#### BRANO DEL DOCUMENTO:
>>>>
Despair is the fate of the realists who know something about sin, but nothing about redemption.
Self-righteousness and irresponsibility is the fate of the idealists who know something about the good possibilities of life, but know nothing of our sinful corruption of it

(Reinhold Niebuhr)

martedì 27 novembre 2012

La schiena di Isla





In Mystery and Manners del 1969, mentre riflette sul ruolo e le prospettive della letteratura cattolica nel profondo Sud degli Stati Uniti, Flannery O’Connor osserva che il romanziere è un «realista delle distanze», ossia un «profeta». Nel caso del romanziere, aggiunge la grande scrittrice di Savannah. la profezia «non è questione di predire il futuro», bensì «consiste nel vedere le cose in tutta l’estensione del loro significato e quindi nel vedere in primo piano le cose lontane». Pertanto, il romanziere, in quanto «realista delle distanze», «non esita a distorcere le apparenze per mostrare una verità nascosta». E, conclude l’autrice di Wise Blood, «è questo tipo di realismo che si trova nei migliori esempi del grottesco».
<<<<
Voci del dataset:
>>>>
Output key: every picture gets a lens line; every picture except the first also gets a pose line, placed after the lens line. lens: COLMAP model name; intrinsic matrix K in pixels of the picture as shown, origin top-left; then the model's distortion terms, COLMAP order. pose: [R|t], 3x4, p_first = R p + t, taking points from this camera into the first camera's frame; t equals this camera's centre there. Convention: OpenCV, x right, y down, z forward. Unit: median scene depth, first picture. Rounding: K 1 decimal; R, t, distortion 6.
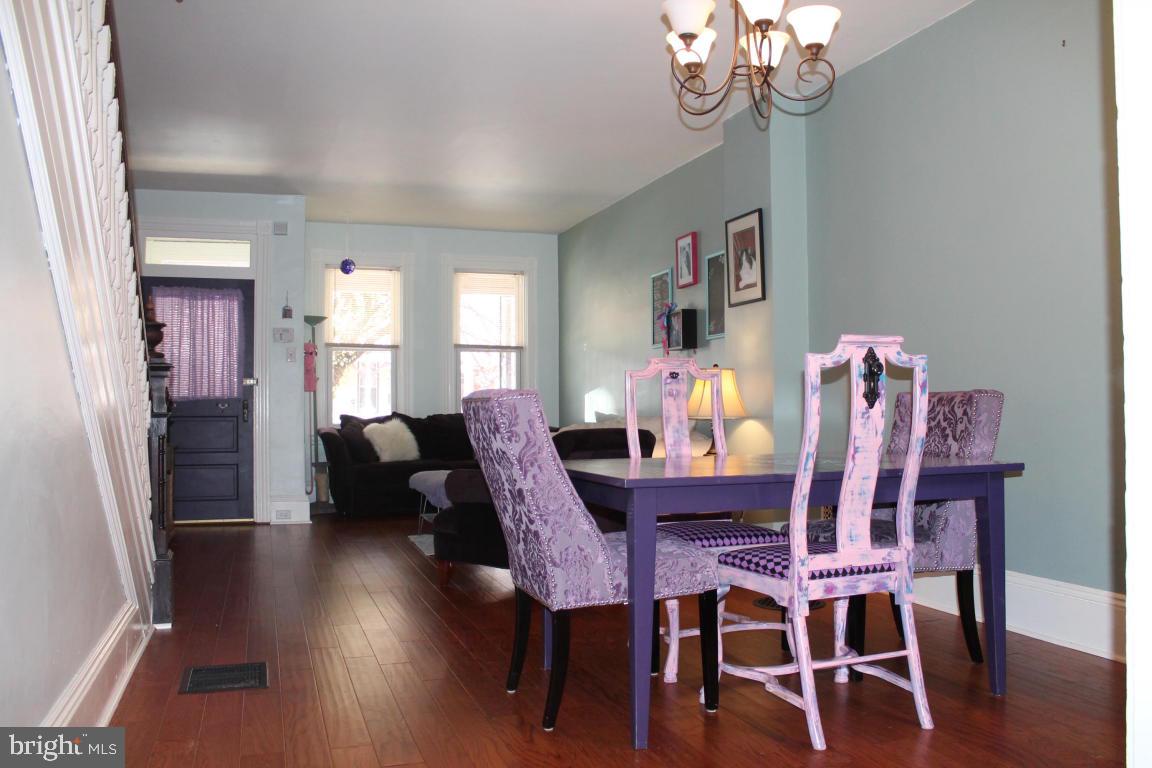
lens RADIAL K [[959.6, 0, 576.8], [0, 959.6, 388.3], [0, 0, 1]] dist [-0.097201, 0.044987]
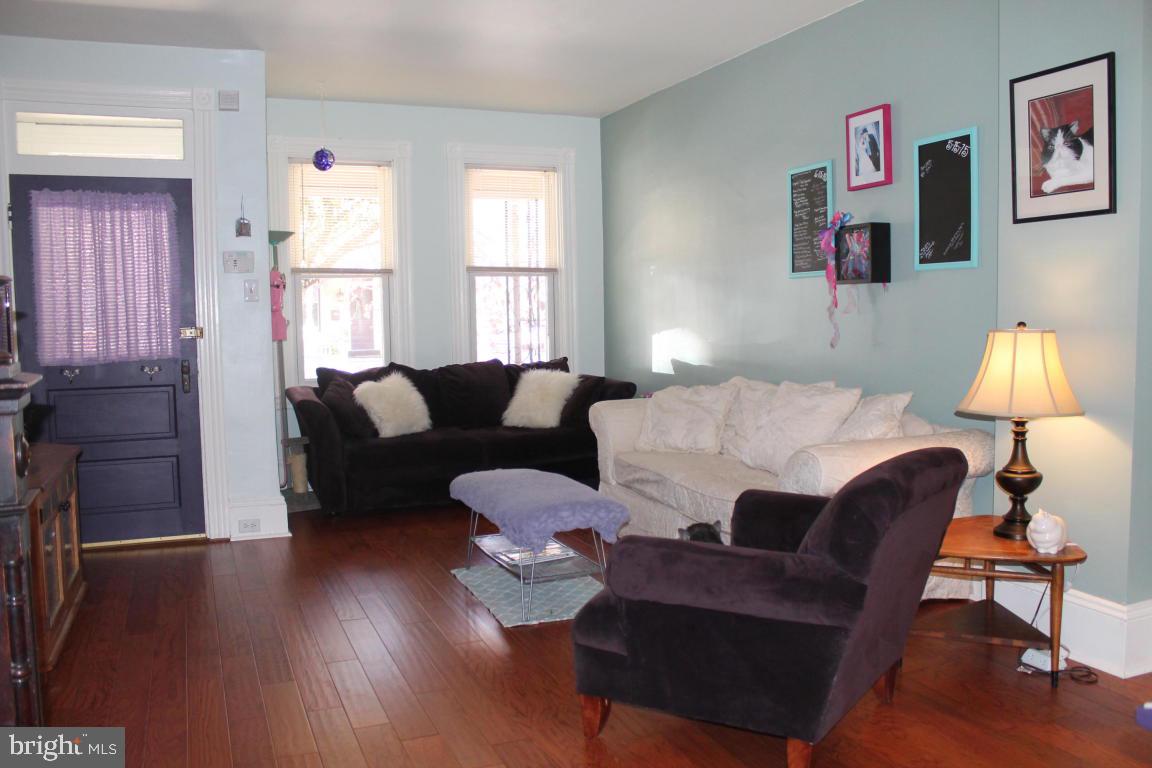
lens RADIAL K [[959.6, 0, 583.0], [0, 959.6, 379.1], [0, 0, 1]] dist [-0.097201, 0.044987]
pose [[0.996772, -0.017044, 0.078456, -0.119439], [0.009878, 0.995817, 0.090830, -0.031666], [-0.079676, -0.089761, 0.992771, 0.308454]]
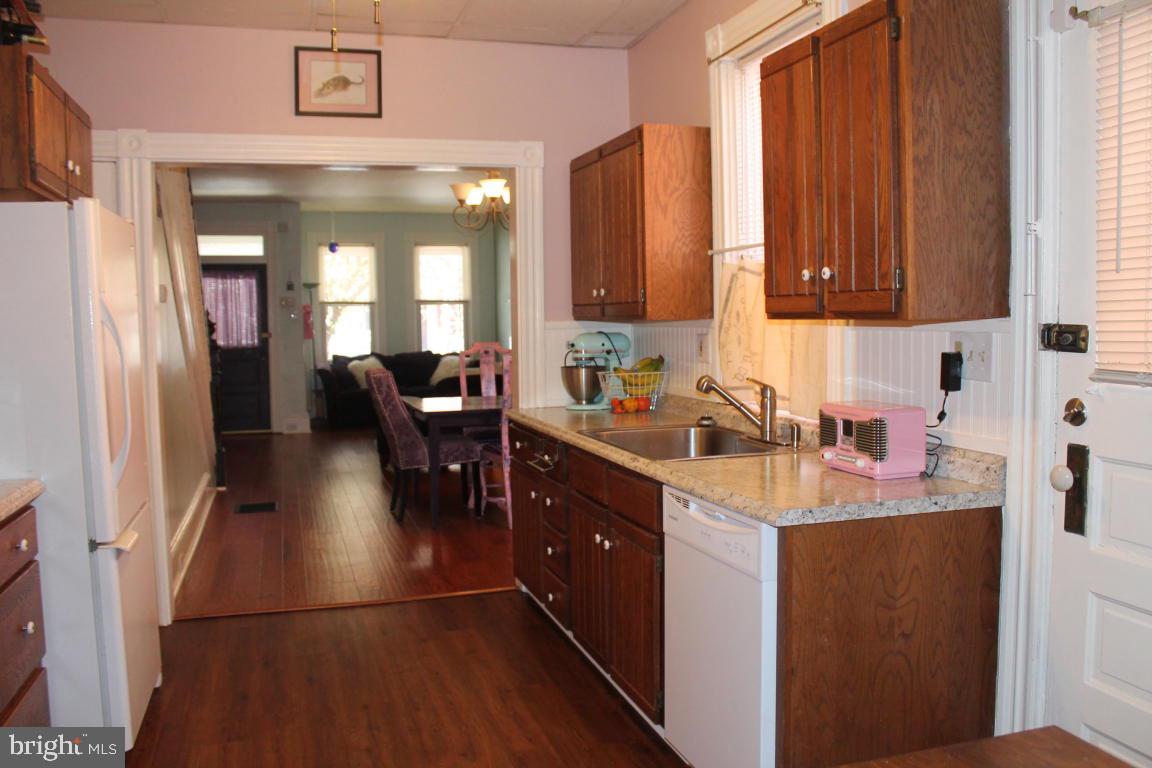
lens RADIAL K [[959.6, 0, 571.5], [0, 959.6, 385.7], [0, 0, 1]] dist [-0.097201, 0.044987]
pose [[0.999655, -0.006930, -0.025336, 0.150711], [0.009225, 0.995752, 0.091609, -0.057050], [0.024594, -0.091811, 0.995473, -0.418104]]
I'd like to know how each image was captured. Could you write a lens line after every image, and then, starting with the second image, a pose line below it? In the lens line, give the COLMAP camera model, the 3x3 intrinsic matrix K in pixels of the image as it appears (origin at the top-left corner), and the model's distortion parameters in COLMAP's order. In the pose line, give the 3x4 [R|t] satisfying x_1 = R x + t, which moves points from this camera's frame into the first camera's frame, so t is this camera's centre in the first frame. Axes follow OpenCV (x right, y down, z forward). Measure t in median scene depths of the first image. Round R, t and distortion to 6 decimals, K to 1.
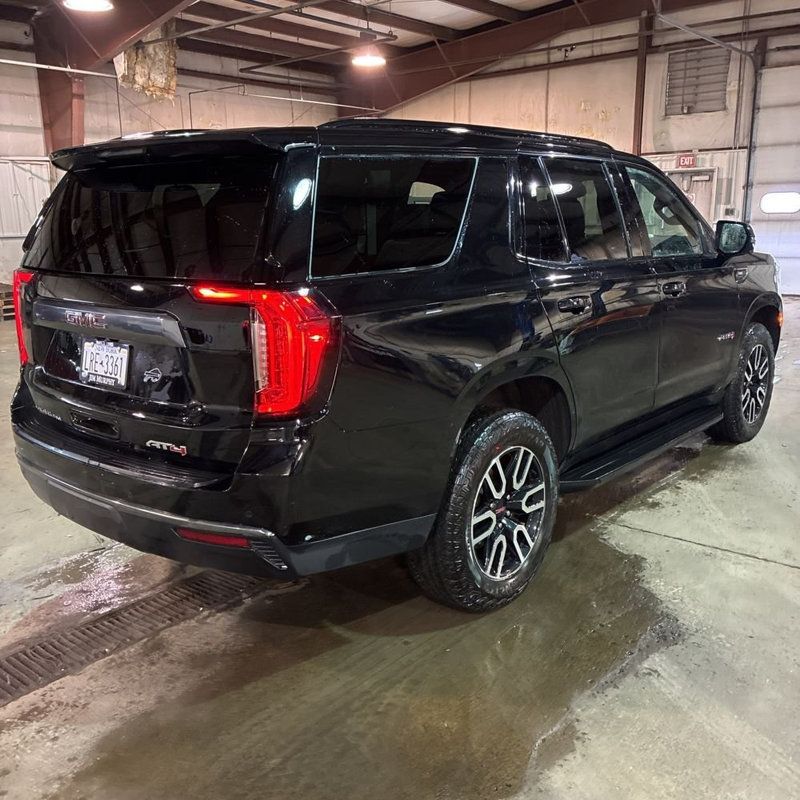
lens RADIAL K [[818.1, 0, 400.0], [0, 818.1, 400.0], [0, 0, 1]] dist [0.015299, 0.011436]
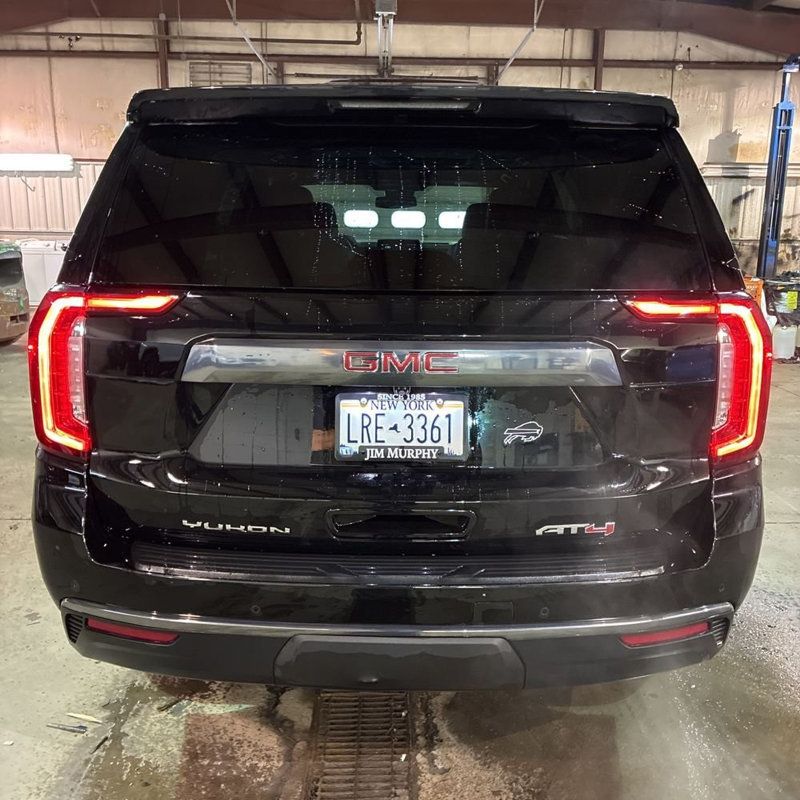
lens RADIAL K [[811.4, 0, 410.0], [0, 811.4, 400.4], [0, 0, 1]] dist [0.020087, 0.003479]
pose [[0.747331, -0.116456, 0.654166, -0.429031], [0.124829, 0.991598, 0.033920, -0.048258], [-0.652620, 0.056310, 0.755590, 0.287229]]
<<<<
#### COSA FARE:
1. Riporta dal brano su Flannery O’Connor la parte che si apre con le parole contenenti "Self-righteousness and irresponsibility" e si chiude con "(Reinhold Niebuhr)", copiandola parola per parola.
2. Traduci in inglese questa frase del brano su Flannery O’Connor: “Pertanto, il romanziere, in quanto «realista delle distanze», «non esita a distorcere le apparenze per mostrare una verità nascosta».”

#### RISULTATI ESERCIZIO:
1.
Self-righteousness and irresponsibility is the fate of the idealists who know something about the good possibilities of life, but know nothing of our sinful corruption of it

(Reinhold Niebuhr)

2. Therefore, the novelist, as a "realist of distances," "does not hesitate to distort appearances in order to show a hidden truth."